#### PAGE EXCERPT:
_____

Re: Max DataXceiver Exceeded Logs in DataNode log files

Posted by Chris Nauroth <cn...@hortonworks.com>.

Hello Sreekanth,

The threads that you see named "PacketResponder" are in fact the threads
allocated from the BlockReceiver class.  As you noticed, they are placed
into the same thread group as the threads named "DataXceiver" allocated
from the DataXceiverServer class.  The current count is determined by the
activeCount of the thread group, and the sum of those threads (2796 + 1336)
has exceeded the configured max of 4096.  (Note that
ThreadGroup.activeCount is not precise, so in this example, the total has
gone a bit above 4096.)

This is expected behavior.  The "DataXceiver" and "PacketResponder" threads
are designed to work together as a pair: a receiver and a responder.  There
is no way to configure the limits separately for "DataXceiver" vs.

_____

#### ENTRIES SUPPLIED:
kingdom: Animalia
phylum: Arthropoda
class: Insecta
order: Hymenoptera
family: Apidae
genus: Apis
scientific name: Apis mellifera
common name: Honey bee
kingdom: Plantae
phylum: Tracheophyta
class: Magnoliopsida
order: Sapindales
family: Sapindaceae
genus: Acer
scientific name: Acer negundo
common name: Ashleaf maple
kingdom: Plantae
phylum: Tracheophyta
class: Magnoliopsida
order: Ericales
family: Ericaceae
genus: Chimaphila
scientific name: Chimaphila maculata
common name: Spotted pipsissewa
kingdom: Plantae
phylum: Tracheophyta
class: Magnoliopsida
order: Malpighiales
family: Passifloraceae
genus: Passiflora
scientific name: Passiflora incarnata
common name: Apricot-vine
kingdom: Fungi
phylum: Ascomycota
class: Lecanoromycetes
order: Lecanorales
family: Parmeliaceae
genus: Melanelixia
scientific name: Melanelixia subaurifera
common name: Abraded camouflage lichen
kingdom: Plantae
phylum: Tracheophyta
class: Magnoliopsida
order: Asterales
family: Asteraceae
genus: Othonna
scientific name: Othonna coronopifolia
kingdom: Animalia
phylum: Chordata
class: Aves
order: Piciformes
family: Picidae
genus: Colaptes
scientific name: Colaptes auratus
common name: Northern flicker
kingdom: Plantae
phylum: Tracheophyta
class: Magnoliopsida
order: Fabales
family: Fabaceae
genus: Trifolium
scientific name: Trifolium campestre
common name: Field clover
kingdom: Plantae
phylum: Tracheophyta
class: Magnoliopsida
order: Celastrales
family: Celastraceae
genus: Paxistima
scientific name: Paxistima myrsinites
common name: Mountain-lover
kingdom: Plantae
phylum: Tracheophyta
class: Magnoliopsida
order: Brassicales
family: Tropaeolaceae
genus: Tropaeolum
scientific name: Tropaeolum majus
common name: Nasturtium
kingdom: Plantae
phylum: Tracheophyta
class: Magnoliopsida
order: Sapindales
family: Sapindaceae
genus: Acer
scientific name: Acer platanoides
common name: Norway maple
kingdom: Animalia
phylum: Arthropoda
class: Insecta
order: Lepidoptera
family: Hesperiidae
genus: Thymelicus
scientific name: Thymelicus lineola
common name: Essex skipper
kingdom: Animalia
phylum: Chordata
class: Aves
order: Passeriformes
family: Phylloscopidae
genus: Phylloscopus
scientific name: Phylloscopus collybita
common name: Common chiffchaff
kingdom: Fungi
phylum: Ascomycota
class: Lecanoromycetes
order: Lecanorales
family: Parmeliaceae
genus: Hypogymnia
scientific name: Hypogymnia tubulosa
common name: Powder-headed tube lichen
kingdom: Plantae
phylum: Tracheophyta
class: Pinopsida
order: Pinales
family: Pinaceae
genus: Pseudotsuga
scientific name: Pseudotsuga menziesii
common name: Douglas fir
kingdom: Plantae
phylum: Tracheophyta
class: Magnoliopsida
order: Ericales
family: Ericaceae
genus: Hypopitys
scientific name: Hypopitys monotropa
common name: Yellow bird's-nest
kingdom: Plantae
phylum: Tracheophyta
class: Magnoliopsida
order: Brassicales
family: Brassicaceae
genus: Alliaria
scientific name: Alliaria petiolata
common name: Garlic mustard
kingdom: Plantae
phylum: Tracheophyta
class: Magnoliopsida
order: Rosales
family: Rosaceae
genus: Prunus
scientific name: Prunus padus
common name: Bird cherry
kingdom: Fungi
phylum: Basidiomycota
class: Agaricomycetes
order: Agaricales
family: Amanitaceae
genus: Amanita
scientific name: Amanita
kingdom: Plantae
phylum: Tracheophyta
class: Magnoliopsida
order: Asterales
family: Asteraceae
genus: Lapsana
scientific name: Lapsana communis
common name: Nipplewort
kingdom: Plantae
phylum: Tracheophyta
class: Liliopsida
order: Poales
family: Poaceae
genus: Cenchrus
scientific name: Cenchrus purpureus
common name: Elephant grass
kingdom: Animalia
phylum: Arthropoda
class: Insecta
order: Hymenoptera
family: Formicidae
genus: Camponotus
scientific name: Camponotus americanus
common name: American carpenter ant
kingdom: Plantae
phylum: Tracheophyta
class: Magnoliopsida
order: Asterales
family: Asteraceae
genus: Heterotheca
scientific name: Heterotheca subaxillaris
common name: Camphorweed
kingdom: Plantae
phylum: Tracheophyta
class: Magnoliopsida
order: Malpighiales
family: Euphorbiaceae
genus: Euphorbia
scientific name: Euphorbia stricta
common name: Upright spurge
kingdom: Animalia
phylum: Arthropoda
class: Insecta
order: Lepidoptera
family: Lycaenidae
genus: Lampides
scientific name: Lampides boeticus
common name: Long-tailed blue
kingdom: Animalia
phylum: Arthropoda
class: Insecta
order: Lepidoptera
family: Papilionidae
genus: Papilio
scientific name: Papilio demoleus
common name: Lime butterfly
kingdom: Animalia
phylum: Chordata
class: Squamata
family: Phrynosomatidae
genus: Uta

_____

#### WHAT THIS TASK INVOLVES:
Edit the stretch of the forum reply from "Re: Max DataXceiver" through "bit above 4096.)", changing "thread group" to "thread pool" everywhere it appears.

#### OUTPUT FOR THIS EXERCISE:
Re: Max DataXceiver Exceeded Logs in DataNode log files

Posted by Chris Nauroth <cn...@hortonworks.com>.

Hello Sreekanth,

The threads that you see named "PacketResponder" are in fact the threads
allocated from the BlockReceiver class.  As you noticed, they are placed
into the same thread pool as the threads named "DataXceiver" allocated
from the DataXceiverServer class.  The current count is determined by the
activeCount of the thread pool, and the sum of those threads (2796 + 1336)
has exceeded the configured max of 4096.  (Note that
ThreadGroup.activeCount is not precise, so in this example, the total has
gone a bit above 4096.)